» REQUEST: Print each line of the records below word for word, with nothing added or left out.

» TASK DATA:
* Begin *
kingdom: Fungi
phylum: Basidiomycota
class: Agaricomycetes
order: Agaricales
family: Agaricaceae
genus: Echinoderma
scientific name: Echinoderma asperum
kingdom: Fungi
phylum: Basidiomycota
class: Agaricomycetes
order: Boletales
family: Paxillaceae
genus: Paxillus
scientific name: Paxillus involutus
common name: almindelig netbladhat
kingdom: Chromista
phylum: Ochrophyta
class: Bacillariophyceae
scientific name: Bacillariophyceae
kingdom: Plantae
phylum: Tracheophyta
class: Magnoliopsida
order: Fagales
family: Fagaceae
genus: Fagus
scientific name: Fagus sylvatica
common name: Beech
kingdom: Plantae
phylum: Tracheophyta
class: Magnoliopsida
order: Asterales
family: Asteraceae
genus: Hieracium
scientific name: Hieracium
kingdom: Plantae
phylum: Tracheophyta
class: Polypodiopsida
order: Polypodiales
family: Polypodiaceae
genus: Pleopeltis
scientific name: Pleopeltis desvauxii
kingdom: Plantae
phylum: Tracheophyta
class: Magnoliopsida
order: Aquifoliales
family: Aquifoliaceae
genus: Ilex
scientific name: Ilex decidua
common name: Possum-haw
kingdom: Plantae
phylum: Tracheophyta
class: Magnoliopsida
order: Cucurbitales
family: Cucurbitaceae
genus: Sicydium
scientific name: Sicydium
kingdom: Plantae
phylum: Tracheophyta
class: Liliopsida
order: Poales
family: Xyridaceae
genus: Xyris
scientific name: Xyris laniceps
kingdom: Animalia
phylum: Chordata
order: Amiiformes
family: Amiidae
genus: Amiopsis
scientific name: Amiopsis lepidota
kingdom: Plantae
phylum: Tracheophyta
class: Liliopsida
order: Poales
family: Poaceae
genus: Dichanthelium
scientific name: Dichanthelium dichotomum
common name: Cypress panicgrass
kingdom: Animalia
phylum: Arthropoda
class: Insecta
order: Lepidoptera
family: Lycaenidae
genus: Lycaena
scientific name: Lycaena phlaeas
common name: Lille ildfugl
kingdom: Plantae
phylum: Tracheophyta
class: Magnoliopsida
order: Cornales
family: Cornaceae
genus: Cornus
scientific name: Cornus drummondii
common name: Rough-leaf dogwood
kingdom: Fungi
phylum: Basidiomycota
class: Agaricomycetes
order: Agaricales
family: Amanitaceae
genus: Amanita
* End *
» RESULT FOR THIS TASK:
kingdom: Fungi
phylum: Basidiomycota
class: Agaricomycetes
order: Agaricales
family: Agaricaceae
genus: Echinoderma
scientific name: Echinoderma asperum
kingdom: Fungi
phylum: Basidiomycota
class: Agaricomycetes
order: Boletales
family: Paxillaceae
genus: Paxillus
scientific name: Paxillus involutus
common name: almindelig netbladhat
kingdom: Chromista
phylum: Ochrophyta
class: Bacillariophyceae
scientific name: Bacillariophyceae
kingdom: Plantae
phylum: Tracheophyta
class: Magnoliopsida
order: Fagales
family: Fagaceae
genus: Fagus
scientific name: Fagus sylvatica
common name: Beech
kingdom: Plantae
phylum: Tracheophyta
class: Magnoliopsida
order: Asterales
family: Asteraceae
genus: Hieracium
scientific name: Hieracium
kingdom: Plantae
phylum: Tracheophyta
class: Polypodiopsida
order: Polypodiales
family: Polypodiaceae
genus: Pleopeltis
scientific name: Pleopeltis desvauxii
kingdom: Plantae
phylum: Tracheophyta
class: Magnoliopsida
order: Aquifoliales
family: Aquifoliaceae
genus: Ilex
scientific name: Ilex decidua
common name: Possum-haw
kingdom: Plantae
phylum: Tracheophyta
class: Magnoliopsida
order: Cucurbitales
family: Cucurbitaceae
genus: Sicydium
scientific name: Sicydium
kingdom: Plantae
phylum: Tracheophyta
class: Liliopsida
order: Poales
family: Xyridaceae
genus: Xyris
scientific name: Xyris laniceps
kingdom: Animalia
phylum: Chordata
order: Amiiformes
family: Amiidae
genus: Amiopsis
scientific name: Amiopsis lepidota
kingdom: Plantae
phylum: Tracheophyta
class: Liliopsida
order: Poales
family: Poaceae
genus: Dichanthelium
scientific name: Dichanthelium dichotomum
common name: Cypress panicgrass
kingdom: Animalia
phylum: Arthropoda
class: Insecta
order: Lepidoptera
family: Lycaenidae
genus: Lycaena
scientific name: Lycaena phlaeas
common name: Lille ildfugl
kingdom: Plantae
phylum: Tracheophyta
class: Magnoliopsida
order: Cornales
family: Cornaceae
genus: Cornus
scientific name: Cornus drummondii
common name: Rough-leaf dogwood
kingdom: Fungi
phylum: Basidiomycota
class: Agaricomycetes
order: Agaricales
family: Amanitaceae
genus: Amanita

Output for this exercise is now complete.